А вот что отмечал в то же время один иностранный дипломат: «Мы были бы несправедливы к французской нации, если бы сочли ее безнадежно развращенной революцией. То лишь подонки народа, подброшенные кверху сильным брожением и всплывающие повсюду накипью безнравственности, вводят в обман неопытный взор. Я отнюдь не думаю, чтобы различные классы населения были более развращены во Франции, чем в других странах, но смею надеяться, что никогда ни один народ не будет управляем волею более глупых и жестоких злодеев, чем те, которые правят Францией с самого начала ее новоприобретенной свободы».
18 брюмера Бонапарт разогнал «злодеев». Изменились ли после этого французы и каковы теперь парижане?
«В глубине души я всегда презирал Париж в нравственном отношении», — признавался Стендаль. «Париж повидать необходимо, — писал он сестре Полине из Милана 29 октября 1811 года, — чтобы потом этот великий призрак тебя не тревожил. Там ты найдешь прекраснейшие в мире вещи; но это сераль: все в нем евнухи, вплоть до повелителя. Великое там умерло; жители заняты своим мелким тщеславием, кружком людей, который соберется у них вечером, судьбой водевиля, написанного кем-либо из их друзей, и т. п.».

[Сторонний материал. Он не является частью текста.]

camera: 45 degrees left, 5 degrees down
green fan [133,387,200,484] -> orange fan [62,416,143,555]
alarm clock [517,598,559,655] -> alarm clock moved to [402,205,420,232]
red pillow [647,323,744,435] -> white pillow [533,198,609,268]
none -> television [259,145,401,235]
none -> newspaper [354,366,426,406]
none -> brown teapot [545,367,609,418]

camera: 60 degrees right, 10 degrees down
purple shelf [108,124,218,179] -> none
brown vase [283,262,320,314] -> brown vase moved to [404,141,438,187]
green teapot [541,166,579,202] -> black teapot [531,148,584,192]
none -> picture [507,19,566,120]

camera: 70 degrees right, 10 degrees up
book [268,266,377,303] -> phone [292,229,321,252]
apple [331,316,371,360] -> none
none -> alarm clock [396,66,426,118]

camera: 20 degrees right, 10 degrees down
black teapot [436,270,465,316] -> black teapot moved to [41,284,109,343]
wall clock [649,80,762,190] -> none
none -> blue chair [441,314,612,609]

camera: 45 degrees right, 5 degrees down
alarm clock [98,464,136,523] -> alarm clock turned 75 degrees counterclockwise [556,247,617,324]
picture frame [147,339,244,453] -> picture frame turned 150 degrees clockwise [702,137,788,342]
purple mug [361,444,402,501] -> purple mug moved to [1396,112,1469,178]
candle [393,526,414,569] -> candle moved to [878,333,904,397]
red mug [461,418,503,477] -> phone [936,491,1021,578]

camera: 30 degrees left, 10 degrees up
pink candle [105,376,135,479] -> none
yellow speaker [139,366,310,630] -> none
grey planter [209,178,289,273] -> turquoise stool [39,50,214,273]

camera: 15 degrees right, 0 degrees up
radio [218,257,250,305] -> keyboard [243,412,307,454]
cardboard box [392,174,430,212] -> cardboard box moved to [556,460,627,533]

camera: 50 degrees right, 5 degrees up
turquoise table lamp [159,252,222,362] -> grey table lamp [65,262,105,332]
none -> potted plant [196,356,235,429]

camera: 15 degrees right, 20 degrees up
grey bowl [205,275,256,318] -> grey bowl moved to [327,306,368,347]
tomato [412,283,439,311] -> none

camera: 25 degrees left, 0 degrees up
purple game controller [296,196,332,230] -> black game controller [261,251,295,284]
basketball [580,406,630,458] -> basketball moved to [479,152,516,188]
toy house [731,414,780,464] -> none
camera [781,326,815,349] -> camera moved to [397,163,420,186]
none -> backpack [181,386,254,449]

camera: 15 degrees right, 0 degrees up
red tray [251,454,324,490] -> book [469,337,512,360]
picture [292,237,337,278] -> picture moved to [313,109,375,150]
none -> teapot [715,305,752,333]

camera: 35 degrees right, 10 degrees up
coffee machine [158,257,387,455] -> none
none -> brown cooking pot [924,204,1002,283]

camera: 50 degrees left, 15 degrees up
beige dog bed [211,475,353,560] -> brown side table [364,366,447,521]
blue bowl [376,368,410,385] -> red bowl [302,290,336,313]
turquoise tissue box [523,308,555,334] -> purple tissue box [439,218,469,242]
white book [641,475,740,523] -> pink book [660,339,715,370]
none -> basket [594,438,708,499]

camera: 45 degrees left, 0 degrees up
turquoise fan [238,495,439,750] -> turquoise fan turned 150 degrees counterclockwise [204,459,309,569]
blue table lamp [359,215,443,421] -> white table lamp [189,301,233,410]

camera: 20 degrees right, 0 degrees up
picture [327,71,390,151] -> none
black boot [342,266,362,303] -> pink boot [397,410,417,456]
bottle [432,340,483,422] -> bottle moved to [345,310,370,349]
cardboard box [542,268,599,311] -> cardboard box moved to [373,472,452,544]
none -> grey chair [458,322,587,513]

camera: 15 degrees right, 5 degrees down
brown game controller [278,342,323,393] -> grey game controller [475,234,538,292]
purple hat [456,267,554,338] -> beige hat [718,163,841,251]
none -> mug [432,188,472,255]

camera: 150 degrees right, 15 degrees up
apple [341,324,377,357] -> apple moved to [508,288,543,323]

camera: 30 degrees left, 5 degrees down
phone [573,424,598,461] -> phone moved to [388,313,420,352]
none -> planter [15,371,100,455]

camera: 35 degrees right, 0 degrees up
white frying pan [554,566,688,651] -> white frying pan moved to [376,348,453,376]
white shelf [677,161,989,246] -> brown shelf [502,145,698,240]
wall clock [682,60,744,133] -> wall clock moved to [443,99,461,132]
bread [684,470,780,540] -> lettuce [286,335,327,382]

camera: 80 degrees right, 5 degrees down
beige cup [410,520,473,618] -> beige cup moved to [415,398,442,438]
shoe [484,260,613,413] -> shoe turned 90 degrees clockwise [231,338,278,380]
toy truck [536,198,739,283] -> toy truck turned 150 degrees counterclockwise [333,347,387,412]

На тысячу ладов он обыгрывает тему измельчания характеров и нравов: «В Париже, чтобы жить благополучно, надо обращать внимание на целый миллион мелочей». Или так: «В Париже можно встретить хорошо одетых людей, в провинции попадаются люди с характером».
Один француз, хорошо знавший свою страну (Мельян), сказал: «Во Франции великие страсти также редки, как великие люди».
Стендаль приводит и мнение «прекрасной шотландки»: «Вы, французы, производите в первый момент блестящее впечатление, но не способны вызвать по-настоящему страстное чувство. В первый день надо лишь пробудить к себе внимание: блеска же, который сразу ослепит, а затем все тускнеет и тускнеет, хватает на один миг».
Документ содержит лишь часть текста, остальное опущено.